Tuesday, April 17, 2012

Next Parkland Reads Book!



The Parkland Reads' selection for 2012-13 is Into the Beautiful North, by Luis Alberto Urrea.

It’s a quirky book. It is a book about a road trip and U.S. pop culture. It is about poverty and immigration and stereotypes and the love of movies and bowling, and the drug trade and the border between Mexico and the United States.

Nineteen year old Nayeli works at a taco shop in her poor coastal Mexican village. She dreams about her father, who journeyed to the U.S. to find work, ending up in KANKAKEE, ILLINOIS. Recently it has dawned on her that he isn’t the only man to abandon the town. In fact, there are almost no men left in the village—they have all gone north.

After viewing the film, The Magnificent Seven, at the little local theatre, she comes up with a plan. Nayeli and three friends set out on a quest north to find seven Mexican men and smuggle them back into Mexico to protect the town from bandidos in the Mexican drug trade.

Their journey gives us an up close look at Mexican border towns as well as a look at the United States as a foreign country through the eyes of the travelers.

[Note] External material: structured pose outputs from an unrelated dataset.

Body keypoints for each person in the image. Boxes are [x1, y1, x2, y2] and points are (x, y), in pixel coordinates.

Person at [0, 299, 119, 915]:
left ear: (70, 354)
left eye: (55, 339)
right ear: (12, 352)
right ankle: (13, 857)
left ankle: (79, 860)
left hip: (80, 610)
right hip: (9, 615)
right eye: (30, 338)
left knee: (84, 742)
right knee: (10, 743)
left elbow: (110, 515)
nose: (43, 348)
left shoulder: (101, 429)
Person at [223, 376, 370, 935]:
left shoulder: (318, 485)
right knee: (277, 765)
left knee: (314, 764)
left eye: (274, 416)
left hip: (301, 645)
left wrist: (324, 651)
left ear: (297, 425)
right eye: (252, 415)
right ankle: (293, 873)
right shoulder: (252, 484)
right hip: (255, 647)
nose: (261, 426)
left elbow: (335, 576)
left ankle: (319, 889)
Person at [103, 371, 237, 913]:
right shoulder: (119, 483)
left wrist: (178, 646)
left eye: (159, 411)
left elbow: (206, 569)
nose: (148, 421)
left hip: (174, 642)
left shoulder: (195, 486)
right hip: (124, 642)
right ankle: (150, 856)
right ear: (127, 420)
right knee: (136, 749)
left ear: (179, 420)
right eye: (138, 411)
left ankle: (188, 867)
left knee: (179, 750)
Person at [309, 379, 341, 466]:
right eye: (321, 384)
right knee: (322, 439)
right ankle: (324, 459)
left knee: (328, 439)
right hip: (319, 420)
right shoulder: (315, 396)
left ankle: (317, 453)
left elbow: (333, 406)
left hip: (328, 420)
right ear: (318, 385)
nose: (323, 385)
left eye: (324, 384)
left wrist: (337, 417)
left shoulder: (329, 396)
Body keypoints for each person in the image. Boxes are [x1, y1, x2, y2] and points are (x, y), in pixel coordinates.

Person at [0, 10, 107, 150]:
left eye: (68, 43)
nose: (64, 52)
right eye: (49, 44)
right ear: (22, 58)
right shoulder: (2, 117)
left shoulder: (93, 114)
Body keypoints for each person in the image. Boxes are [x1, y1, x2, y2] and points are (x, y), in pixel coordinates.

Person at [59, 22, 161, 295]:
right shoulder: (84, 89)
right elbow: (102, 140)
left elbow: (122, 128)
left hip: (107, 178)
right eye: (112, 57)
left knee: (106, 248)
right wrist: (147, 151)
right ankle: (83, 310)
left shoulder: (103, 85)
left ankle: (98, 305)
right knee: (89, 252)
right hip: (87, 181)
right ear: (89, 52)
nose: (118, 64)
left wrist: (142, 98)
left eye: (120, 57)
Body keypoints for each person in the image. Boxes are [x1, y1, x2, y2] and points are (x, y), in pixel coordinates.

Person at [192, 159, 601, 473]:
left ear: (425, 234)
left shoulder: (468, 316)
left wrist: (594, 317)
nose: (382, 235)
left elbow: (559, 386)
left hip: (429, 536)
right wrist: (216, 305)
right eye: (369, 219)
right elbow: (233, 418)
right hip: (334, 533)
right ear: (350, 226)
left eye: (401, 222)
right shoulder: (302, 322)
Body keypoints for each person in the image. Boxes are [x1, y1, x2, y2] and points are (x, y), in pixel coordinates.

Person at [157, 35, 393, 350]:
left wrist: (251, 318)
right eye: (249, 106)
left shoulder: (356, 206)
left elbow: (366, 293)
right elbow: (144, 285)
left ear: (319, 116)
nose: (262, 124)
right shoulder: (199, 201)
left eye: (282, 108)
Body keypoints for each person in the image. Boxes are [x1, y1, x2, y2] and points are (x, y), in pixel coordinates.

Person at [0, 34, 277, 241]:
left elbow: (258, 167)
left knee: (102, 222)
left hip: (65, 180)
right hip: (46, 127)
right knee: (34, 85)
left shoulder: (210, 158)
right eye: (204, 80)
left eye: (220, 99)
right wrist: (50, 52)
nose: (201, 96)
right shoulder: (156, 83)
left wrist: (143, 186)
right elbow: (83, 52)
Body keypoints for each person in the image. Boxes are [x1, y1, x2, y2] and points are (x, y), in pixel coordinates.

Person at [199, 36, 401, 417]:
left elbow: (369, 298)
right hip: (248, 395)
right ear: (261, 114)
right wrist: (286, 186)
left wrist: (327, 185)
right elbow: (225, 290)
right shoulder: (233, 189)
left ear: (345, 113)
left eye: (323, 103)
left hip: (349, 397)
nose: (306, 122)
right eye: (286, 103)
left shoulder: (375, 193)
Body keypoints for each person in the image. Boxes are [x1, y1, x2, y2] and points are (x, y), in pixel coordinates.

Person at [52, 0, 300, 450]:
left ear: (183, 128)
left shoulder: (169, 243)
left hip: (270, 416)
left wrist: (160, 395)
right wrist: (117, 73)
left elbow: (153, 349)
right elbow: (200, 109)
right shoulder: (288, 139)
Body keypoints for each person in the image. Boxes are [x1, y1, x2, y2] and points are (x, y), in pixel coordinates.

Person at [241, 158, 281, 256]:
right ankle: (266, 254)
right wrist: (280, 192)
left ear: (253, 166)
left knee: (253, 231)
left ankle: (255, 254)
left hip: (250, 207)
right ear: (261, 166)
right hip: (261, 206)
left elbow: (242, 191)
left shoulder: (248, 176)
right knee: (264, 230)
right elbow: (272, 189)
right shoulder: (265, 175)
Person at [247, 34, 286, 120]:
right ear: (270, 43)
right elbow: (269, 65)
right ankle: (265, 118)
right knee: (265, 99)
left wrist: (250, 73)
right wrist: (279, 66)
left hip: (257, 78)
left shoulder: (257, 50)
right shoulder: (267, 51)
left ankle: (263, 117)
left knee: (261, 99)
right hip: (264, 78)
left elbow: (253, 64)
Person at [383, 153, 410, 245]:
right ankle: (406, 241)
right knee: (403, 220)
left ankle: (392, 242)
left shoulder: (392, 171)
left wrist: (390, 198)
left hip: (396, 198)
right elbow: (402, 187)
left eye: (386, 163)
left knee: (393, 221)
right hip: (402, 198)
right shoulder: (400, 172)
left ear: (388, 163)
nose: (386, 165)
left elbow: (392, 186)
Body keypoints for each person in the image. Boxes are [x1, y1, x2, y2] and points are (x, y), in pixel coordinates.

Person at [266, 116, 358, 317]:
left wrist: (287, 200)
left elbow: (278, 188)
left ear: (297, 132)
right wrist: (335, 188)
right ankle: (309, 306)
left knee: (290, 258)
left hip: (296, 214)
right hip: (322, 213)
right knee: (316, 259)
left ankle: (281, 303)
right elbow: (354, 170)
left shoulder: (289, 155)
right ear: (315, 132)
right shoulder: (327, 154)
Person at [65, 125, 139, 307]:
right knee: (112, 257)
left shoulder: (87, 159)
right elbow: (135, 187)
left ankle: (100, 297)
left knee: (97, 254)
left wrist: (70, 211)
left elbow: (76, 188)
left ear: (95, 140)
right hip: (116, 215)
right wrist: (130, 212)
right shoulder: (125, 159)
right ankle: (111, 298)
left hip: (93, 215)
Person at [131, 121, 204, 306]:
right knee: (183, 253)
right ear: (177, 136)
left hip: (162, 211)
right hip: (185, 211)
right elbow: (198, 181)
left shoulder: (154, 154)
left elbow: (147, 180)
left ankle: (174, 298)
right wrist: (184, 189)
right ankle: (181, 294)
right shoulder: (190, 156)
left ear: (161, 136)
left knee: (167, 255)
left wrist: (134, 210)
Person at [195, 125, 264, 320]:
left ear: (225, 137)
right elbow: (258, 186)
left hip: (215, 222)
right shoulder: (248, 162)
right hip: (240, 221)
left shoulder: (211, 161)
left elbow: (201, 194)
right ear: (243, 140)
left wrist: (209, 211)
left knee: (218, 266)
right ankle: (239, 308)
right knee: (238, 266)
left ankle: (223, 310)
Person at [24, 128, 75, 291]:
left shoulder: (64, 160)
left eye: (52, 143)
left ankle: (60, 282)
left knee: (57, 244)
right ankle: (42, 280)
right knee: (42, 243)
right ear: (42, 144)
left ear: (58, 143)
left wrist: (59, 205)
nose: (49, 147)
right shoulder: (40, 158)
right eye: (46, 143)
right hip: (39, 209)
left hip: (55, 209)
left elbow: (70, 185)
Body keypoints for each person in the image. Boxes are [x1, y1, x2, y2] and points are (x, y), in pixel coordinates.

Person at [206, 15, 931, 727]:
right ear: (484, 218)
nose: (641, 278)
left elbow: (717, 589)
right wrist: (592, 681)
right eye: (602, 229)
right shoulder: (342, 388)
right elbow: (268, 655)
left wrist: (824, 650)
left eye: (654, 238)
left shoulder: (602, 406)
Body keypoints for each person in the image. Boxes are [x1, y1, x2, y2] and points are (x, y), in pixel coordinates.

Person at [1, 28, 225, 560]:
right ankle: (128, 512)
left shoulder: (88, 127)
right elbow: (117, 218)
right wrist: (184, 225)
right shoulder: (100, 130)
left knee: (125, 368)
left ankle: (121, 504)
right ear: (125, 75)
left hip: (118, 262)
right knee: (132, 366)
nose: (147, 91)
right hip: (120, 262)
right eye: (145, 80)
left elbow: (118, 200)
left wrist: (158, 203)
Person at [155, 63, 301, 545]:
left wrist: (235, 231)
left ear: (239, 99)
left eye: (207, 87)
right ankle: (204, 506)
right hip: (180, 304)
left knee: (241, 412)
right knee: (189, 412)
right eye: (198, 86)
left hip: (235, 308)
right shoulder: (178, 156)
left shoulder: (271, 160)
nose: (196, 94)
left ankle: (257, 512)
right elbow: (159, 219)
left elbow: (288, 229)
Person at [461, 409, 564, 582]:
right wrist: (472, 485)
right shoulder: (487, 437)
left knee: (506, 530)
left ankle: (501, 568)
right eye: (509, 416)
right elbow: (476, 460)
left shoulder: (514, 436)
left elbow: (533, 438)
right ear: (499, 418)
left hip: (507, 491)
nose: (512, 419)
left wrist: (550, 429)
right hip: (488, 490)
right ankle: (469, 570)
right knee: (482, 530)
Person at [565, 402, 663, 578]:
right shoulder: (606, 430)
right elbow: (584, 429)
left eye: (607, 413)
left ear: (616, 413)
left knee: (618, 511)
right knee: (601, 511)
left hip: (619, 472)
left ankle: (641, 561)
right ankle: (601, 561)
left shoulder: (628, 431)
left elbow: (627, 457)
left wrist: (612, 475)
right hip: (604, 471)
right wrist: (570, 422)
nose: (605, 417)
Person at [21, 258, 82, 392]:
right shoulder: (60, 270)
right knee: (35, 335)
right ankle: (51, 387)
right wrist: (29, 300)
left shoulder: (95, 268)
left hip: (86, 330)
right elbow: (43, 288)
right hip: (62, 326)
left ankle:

Luis Alberto Urrea is a member of the Latino Literature Hall of Fame. He was born in Tijuana, Mexico, to an American mother and a Mexican father. He has used his experiences from living in dual cultures to explore themes of living in two worlds. His nonfiction work, The Devil’s Highway, became a finalist for the Pulitzer Prize. He is also the author of another work of fiction, The Hummingbird’s Daughter. He teaches creative writing at the University of Illinois, Chicago.